During the course of 4 hours we got to meet nearly 200 email geeks from all over the US (Kansas City, Illinois, Pennsylvania, Washington, California) and have good conversations with, especially, email developers who wanted to get their hands on the product.
We got the chance to tell the Mailjet and MJML story in front of an audience of about 100 people (the remaining part of the crowd proudly continued the party).
Not to mention that the community took over 350+ GIFs and we had lots of nice Twitter love:
Why We’ll Do It Again… But Different
I’m not going to lie: did our MJML downloads, Slack Community signups or Twitter following explode after this party? No.
But here’s what we learned:
Pair with a great conference. We were lucky to get to do this with our friends at Litmus for two reasons:
- By pairing with them we had a partner to co-market the event with and get our name out alongside our much larger competitors whom were also doing activities during the conference.
- Their US community was exactly who we wanted to talk to. Not only did we get to meet email developers, marketers, agencies, designers, but we got to meet people who are really passionate about the email space.

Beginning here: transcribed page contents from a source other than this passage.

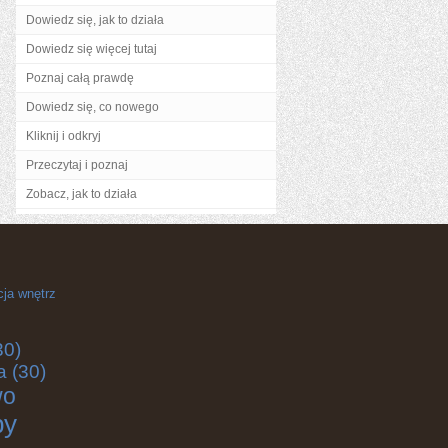
Dowiedz się, jak to działa
Dowiedz się więcej tutaj
Poznaj całą prawdę
Dowiedz się, co nowego
Kliknij i odkryj
Przeczytaj i poznaj
Zobacz, jak to działa
cja wnętrz
30)
a
(30)
wo
by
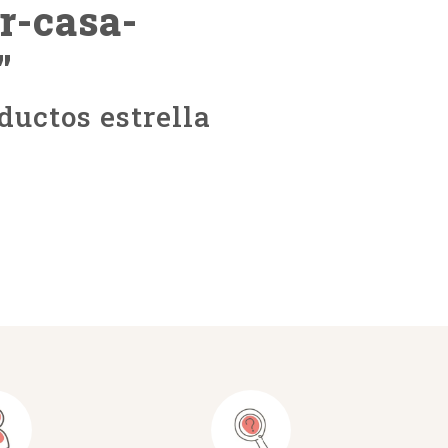
r-casa-
"
ductos estrella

Choose a party-style wisely:
- A 200-person, cocktail party style was perfect for meeting a lot of people all at once. If you’re going for awareness, this is a great option.

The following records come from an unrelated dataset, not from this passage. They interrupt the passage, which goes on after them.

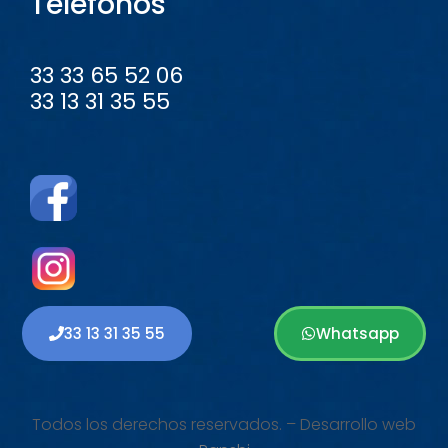
Teléfonos
33 33 65 52 06
33 13 31 35 55
33 13 31 35 55
Whatsapp
Todos los derechos reservados. – Desarrollo web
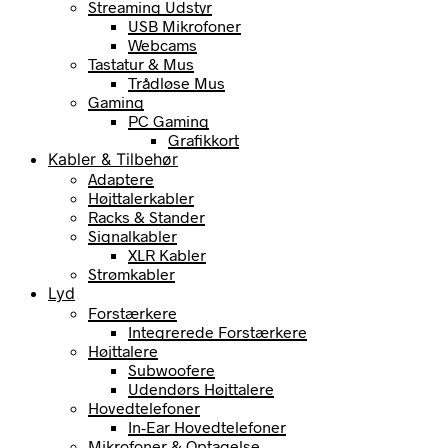
Streaming Udstyr
USB Mikrofoner
Webcams
Tastatur & Mus
Trådløse Mus
Gaming
PC Gaming
Grafikkort
Kabler & Tilbehør
Adaptere
Højttalerkabler
Racks & Stander
Signalkabler
XLR Kabler
Strømkabler
Lyd
Forstærkere
Integrerede Forstærkere
Højttalere
Subwoofere
Udendørs Højttalere
Hovedtelefoner
In-Ear Hovedtelefoner
Mikrofoner & Optagelse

- If you are looking for more in-depth convos (like we were) then a smaller party might do the trick better. We had hoped to be able to get more people to actually try MJML and see how it could really make their lives easier first-hand. But with nearly 200 people you can’t have as in-depth of conversations as you’d like to as you’re usually running around putting out mini-fires so that the event keeps running smoothly.
Choose a venue close by:
- During our party it rained. And not just rained… it POURED. Which meant we probably lost about 50 participants as the venue was a 15min walk from the conference. Nothing you can do about the weather but it’s worth noting that venues as close to the area where most people are staying are the safest options against weather.
So, was it worth $35K in the end? It still remains a hard question to answer. But at the same time, the chance to meet a new audience of seriously cool email geeks and spread the word at large about a product that can actually make a difference in their daily lives… isn’t something you can always put a price on.